Table 1 - Relative electrical resistance and grain size in zirconium, depending on the production regimes

State of Sample	Relative electrical resistance R₂₉₃/R₇₇	Average grain size
Original rod Ø 10 mm, ТО 580 °С/3h	6,22	15 μm
Original strip thickness h=250 μm	4,41	70 нм
Strip after annealing 325 °С/1h	5,62	75 nm
Strip after annealing 580 °С/1h	6,32	20 μm

Measurements of the relative electrical resistance indicate the ability of this method to reduce the average grain size in the material from 15 μm to 70 nm. It is maintained at annealing temperatures up to 325 °C, exceeding the boundary of the required operating temperature range of hydrogen storage alloys.

Investigations of the hydrogenation parameters of samples of ZrV₂ alloys ground in a ball mill under various conditions have been carried out. Earlier, we showed that these samples are either amorphous (long-range order is absent), or the size of the crystallites (coherent scattering regions) is less than 15 nm.

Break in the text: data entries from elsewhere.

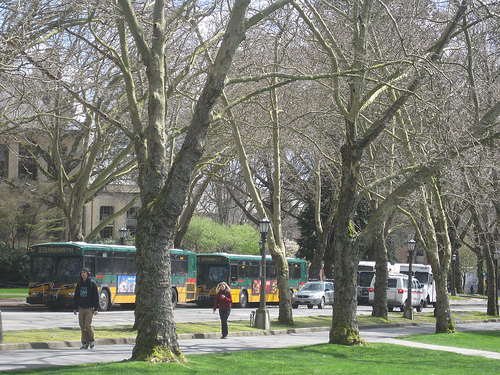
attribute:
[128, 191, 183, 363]
tree trunk — brown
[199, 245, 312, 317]
buses — green, yellow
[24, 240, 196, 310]
bus — parked, green, yellow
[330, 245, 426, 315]
van — white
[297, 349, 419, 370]
grass — green, short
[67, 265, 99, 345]
man — walking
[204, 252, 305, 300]
bus — parked, green, yellow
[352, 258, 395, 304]
bus — parked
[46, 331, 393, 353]
sidewalk — gray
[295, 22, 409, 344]
tree — brown, branchy, big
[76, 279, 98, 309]
jacket — blue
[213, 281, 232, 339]
woman — walking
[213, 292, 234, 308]
jacket — red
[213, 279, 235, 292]
hair — long, blonde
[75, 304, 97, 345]
pants — khaki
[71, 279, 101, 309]
sweater — black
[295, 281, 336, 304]
car — grey, silver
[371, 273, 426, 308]
van — white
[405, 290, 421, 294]
stripe — black, red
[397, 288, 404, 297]
light — red, on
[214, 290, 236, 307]
sweater — red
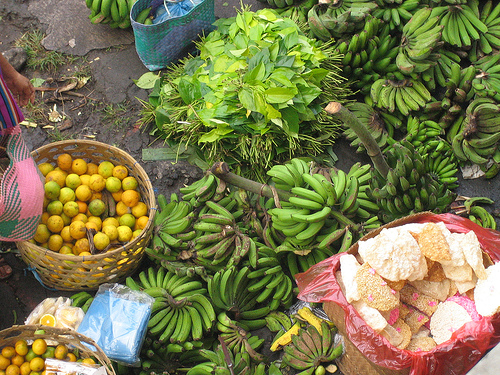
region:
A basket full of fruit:
[12, 125, 160, 304]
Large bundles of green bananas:
[136, 173, 281, 367]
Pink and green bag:
[1, 116, 58, 244]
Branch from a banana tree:
[313, 95, 428, 210]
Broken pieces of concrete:
[34, 0, 131, 116]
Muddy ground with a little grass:
[3, 30, 117, 145]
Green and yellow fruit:
[36, 125, 323, 323]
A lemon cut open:
[29, 304, 63, 335]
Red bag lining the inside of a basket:
[321, 325, 484, 372]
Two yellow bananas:
[264, 301, 332, 351]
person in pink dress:
[0, 44, 49, 260]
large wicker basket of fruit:
[6, 114, 171, 309]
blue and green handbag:
[116, 0, 224, 72]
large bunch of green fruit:
[131, 5, 353, 170]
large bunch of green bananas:
[213, 148, 390, 251]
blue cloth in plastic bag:
[54, 275, 169, 371]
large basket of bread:
[282, 196, 499, 373]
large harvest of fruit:
[3, 0, 497, 374]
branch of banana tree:
[321, 94, 393, 180]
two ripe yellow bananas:
[261, 299, 328, 352]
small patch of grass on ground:
[91, 97, 124, 136]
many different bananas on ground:
[197, 174, 338, 296]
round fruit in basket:
[50, 163, 110, 227]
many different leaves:
[206, 36, 319, 123]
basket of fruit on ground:
[28, 129, 165, 285]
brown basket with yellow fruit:
[90, 248, 127, 293]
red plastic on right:
[307, 263, 339, 306]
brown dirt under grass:
[71, 98, 139, 162]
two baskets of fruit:
[61, 131, 152, 374]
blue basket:
[112, 6, 184, 73]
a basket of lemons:
[4, 78, 208, 327]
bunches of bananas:
[139, 142, 321, 331]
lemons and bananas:
[24, 92, 241, 317]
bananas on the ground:
[73, 73, 461, 362]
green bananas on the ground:
[132, 163, 382, 373]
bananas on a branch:
[194, 130, 442, 241]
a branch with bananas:
[217, 162, 418, 242]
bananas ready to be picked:
[166, 142, 414, 244]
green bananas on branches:
[207, 102, 479, 224]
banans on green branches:
[172, 110, 450, 210]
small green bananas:
[222, 145, 364, 240]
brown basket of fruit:
[19, 135, 155, 292]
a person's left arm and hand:
[0, 36, 36, 161]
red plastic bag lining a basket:
[314, 207, 497, 372]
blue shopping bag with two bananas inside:
[129, 0, 228, 72]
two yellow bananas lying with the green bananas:
[256, 302, 338, 362]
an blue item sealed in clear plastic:
[80, 272, 147, 368]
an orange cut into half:
[26, 307, 67, 327]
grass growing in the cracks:
[9, 25, 133, 131]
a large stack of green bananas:
[340, 18, 499, 180]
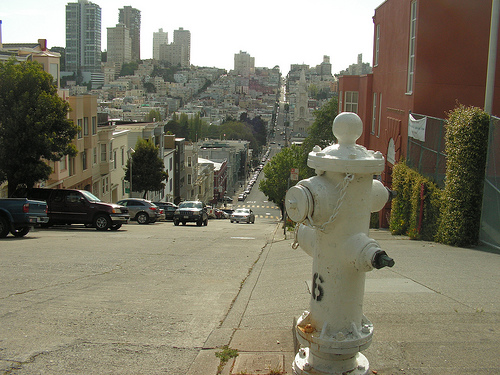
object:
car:
[172, 200, 209, 226]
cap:
[283, 185, 310, 224]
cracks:
[3, 237, 266, 374]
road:
[1, 87, 500, 375]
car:
[8, 186, 132, 233]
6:
[311, 272, 327, 302]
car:
[230, 208, 256, 224]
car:
[237, 193, 245, 200]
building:
[117, 4, 142, 62]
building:
[159, 41, 185, 67]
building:
[233, 50, 255, 70]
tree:
[0, 57, 76, 197]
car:
[113, 198, 166, 225]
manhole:
[230, 235, 255, 240]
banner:
[406, 113, 427, 143]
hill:
[1, 215, 498, 372]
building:
[63, 0, 103, 92]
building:
[291, 62, 312, 138]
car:
[157, 205, 177, 222]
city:
[1, 0, 498, 373]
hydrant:
[282, 112, 396, 375]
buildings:
[173, 73, 187, 83]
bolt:
[303, 322, 314, 333]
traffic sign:
[290, 167, 299, 182]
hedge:
[391, 103, 488, 252]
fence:
[403, 110, 500, 252]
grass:
[216, 345, 238, 362]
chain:
[305, 171, 354, 233]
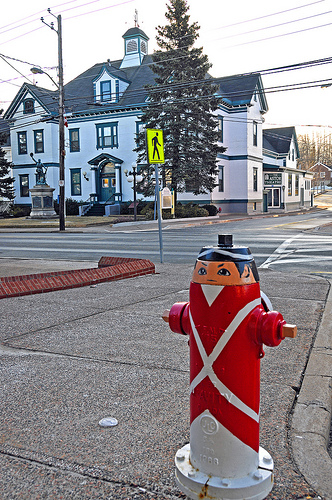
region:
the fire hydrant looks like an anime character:
[165, 233, 288, 499]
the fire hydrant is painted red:
[162, 232, 293, 497]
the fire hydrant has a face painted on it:
[189, 246, 258, 283]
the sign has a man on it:
[146, 127, 166, 265]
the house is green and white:
[5, 26, 317, 214]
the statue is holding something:
[28, 151, 56, 216]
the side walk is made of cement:
[1, 257, 330, 498]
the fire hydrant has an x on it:
[187, 282, 264, 451]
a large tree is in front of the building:
[140, 0, 216, 216]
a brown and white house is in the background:
[308, 166, 330, 185]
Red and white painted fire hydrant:
[149, 221, 304, 498]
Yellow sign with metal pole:
[134, 118, 177, 278]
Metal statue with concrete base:
[21, 142, 59, 230]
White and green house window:
[87, 57, 131, 112]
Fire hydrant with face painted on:
[134, 214, 309, 499]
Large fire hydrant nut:
[272, 310, 309, 347]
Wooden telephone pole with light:
[26, 10, 76, 242]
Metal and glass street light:
[21, 61, 59, 93]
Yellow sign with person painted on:
[143, 121, 172, 174]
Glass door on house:
[257, 182, 289, 213]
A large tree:
[138, 0, 208, 209]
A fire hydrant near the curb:
[159, 243, 330, 499]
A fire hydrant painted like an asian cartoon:
[161, 232, 275, 499]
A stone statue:
[25, 148, 57, 219]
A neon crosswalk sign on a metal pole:
[146, 128, 167, 262]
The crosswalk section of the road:
[257, 223, 330, 277]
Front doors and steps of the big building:
[80, 161, 118, 213]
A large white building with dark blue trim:
[0, 0, 262, 206]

The results of studies of the activation temperature and the amount of hydrogen absorption are shown in Table 2.

Table 2 - Parameters of hydrogen sorption by ZrV₂ alloys under different milling conditions

Sample	Т activation, °С	Amount of sorbed Н₂
Milled in Ar, t=30min	385	0.6 mass.%
Milled in ethanol, t=2h	280	0.83 mass.%

We determine that the environment and the process of manufacturing the hydrogen storage alloy have a significant effect on its operating parameters (up to 35% growth of the hydrogen capacity, up to 20% decrease in the activation temperature of hydrogen absorption).

As a result of experiments on the example of the ZrV₂ alloy it was established that the conditions of intensive deformation by the ball grinding method significantly affect the structural state of zirconium alloys and the parameters of their sorption by hydrogen. In connection with this, further research is needed on the conditions of obtaining the structure and properties HSA.